As recently seen, the government’s plan to deliver a 3 GW renewable energy zone in the state’s Central-West was met with overwhelming investor response, attracting 113 registrations of interest totalling 27 GW valued at $38 billion. Queensland will now be looking to follow in its neighbour’s footsteps.
Potential and goals
“Queensland has among the best renewable energy resources in Australia and stand-out potential to become a clean energy superpower leveraging its low-cost renewable electricity, strong skills base and trade links with southern states and Asia,” says Thornton.
Since 2017, when the Palaszczuk Government set a target of 50% renewable energy by 2030, over $3.2 billion has been invested in new large-scale clean energy projects in regional and rural Queensland communities, with approximately 4000 large-scale construction jobs created at peak. Around a further 4000 people are employed in rooftop solar installation and the supporting supply chain, including equipment supplies, logistics, sales, marketing and administration.
To meet its 50% RE target, Queensland will need around 5500 MW of large-scale renewable energy generation between now and 2030, which could attract almost $10 billion of private investment and create more than 10,000 jobs, the CEC calculates. Investors stand at the ready, with around 17,000 MW of new large-scale renewable energy projects with secured planning approvals.

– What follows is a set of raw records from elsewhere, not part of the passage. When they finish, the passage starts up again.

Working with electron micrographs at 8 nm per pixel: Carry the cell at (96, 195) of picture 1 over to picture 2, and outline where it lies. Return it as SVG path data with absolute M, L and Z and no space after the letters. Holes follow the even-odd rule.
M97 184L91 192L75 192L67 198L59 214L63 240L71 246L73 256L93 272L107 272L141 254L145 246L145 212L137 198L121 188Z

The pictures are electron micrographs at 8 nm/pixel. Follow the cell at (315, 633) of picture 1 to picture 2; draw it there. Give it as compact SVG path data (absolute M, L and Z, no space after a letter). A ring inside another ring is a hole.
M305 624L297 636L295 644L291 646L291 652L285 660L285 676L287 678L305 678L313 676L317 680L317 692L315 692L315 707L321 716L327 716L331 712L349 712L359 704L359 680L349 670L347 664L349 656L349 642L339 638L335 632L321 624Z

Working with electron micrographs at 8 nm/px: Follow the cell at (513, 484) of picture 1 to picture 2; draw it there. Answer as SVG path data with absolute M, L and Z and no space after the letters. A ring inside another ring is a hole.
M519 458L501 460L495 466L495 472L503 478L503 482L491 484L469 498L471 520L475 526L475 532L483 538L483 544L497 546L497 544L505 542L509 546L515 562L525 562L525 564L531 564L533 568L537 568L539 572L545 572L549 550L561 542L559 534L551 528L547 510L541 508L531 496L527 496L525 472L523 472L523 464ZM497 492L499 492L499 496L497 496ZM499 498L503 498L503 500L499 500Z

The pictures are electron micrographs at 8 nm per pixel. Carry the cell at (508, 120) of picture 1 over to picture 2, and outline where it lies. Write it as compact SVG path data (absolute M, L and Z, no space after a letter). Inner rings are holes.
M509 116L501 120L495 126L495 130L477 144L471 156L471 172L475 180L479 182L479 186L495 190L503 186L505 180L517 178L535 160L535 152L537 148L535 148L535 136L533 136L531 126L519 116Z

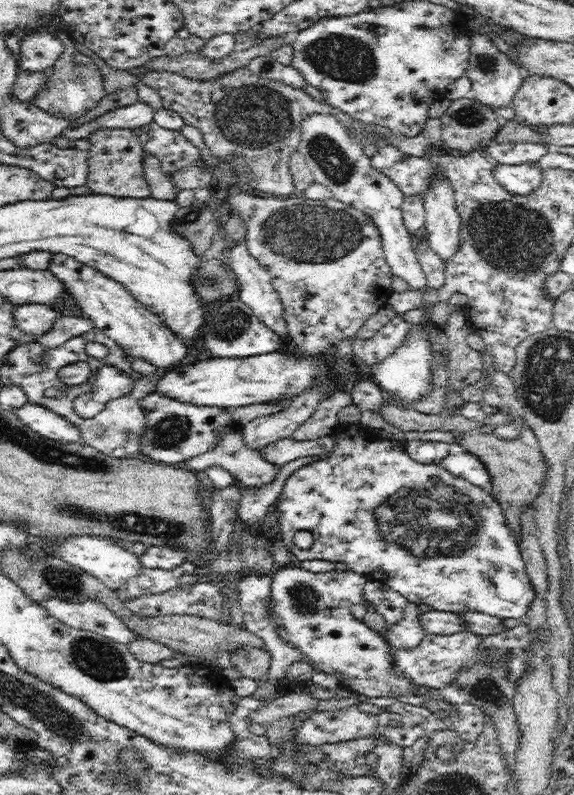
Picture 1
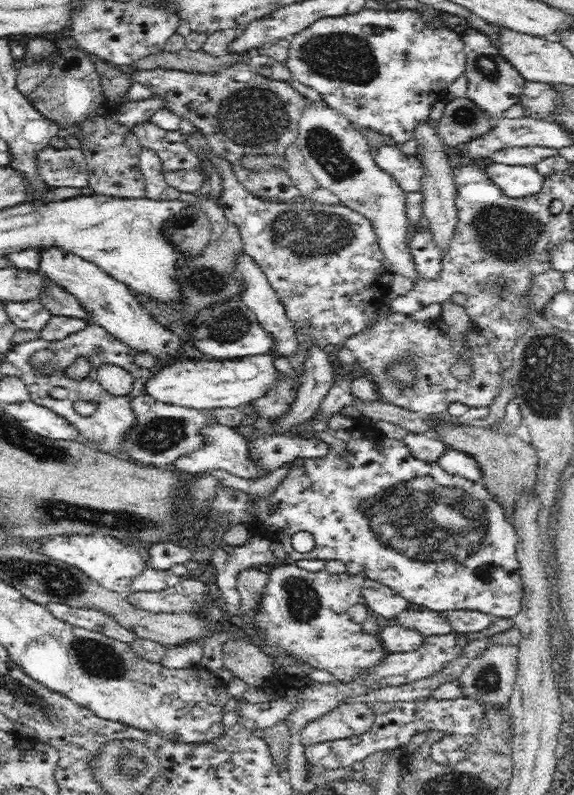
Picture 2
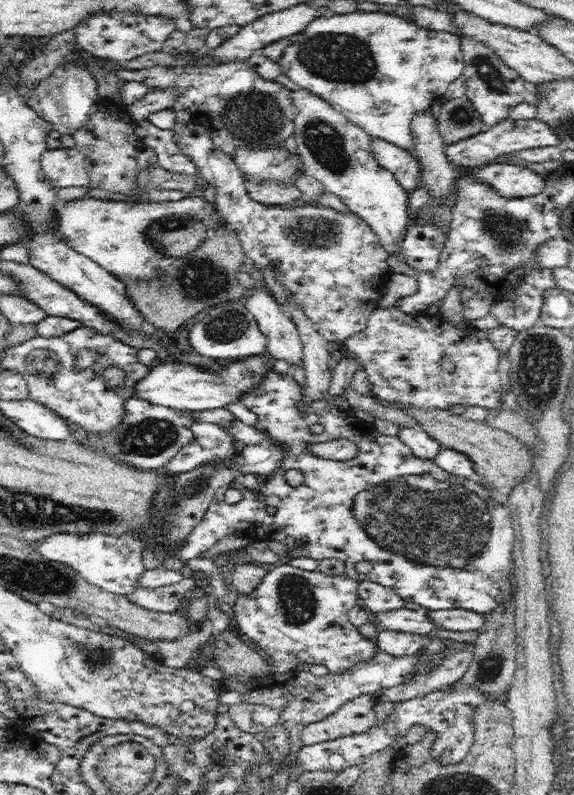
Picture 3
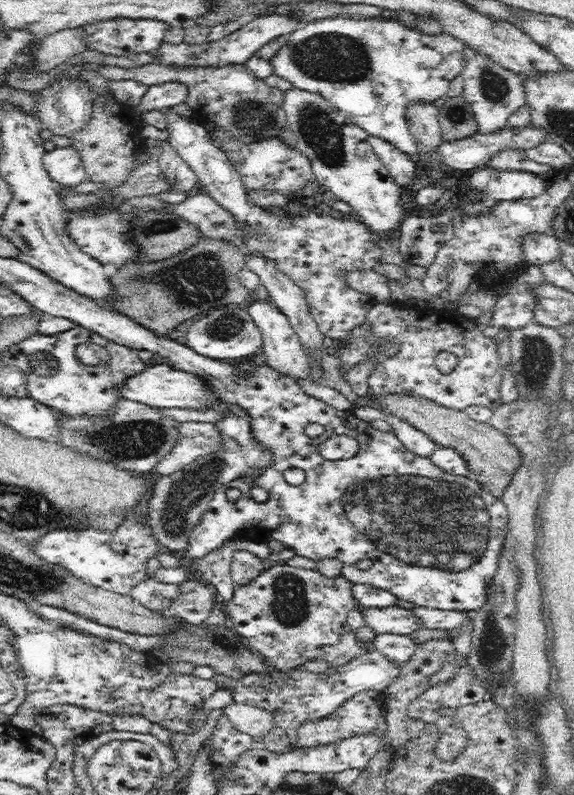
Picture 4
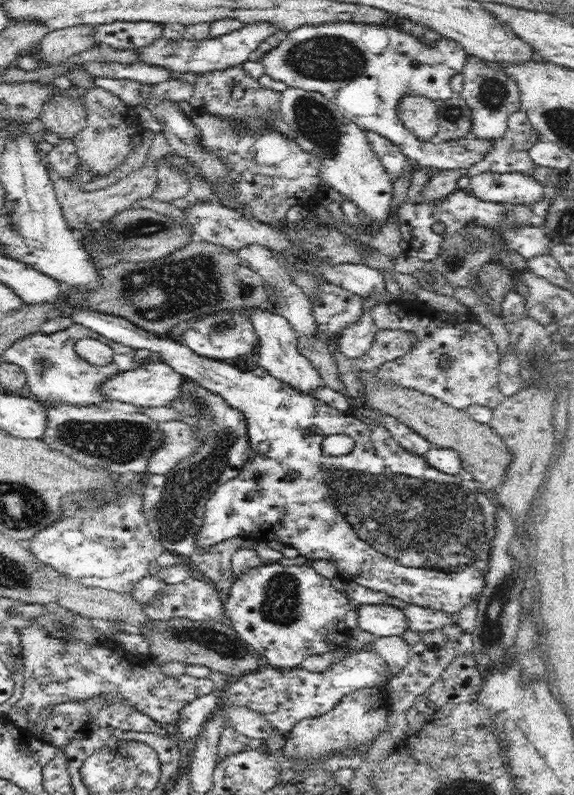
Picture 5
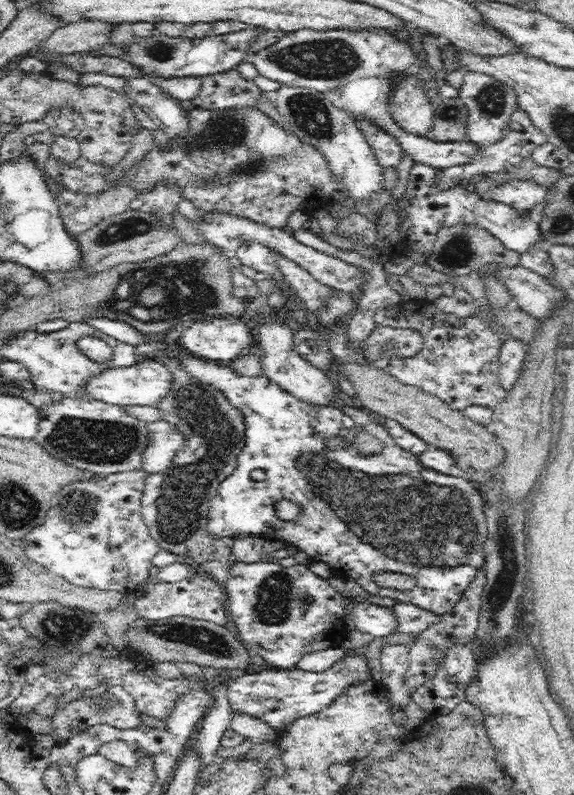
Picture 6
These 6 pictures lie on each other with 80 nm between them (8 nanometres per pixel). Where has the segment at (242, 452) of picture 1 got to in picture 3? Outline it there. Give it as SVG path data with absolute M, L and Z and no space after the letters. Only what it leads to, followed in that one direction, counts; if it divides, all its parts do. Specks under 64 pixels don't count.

“However, while the state has made significant strides during the past four years in raising the level of clean energy generation off a low-base, investment in Queensland is stagnating,” Thorton warns. “This is in large part due to inadequate transmission capacity, the many complex hurdles for connecting new generators and increasing constraints being placed on many operating solar and wind farms. The lack of long-term federal energy policy has also played a material role in this slow down.”
According to the CEC data, only three large-scale projects were financially committed in the 18 months between January 2019 and June 2020. This compares with eight projects being financially committed during the 2018 calendar year and 19 projects in the 2017 calendar year. That is why the development of Queensland’s REZs is much needed at this point to give impetus to the Sunshine State’s renewable energy sector.
Another chance for Queensland to develop policies that will deliver its targets of 50% renewable energy by 2030 or net zero emissions by 2050 is the upcoming state elections, scheduled for October 31. As Queenslanders ready to head to the polls, the CEC has recently issued policy recommendations for all parties that would build up investor confidence and turn Queensland into a low-cost, clean energy superpower.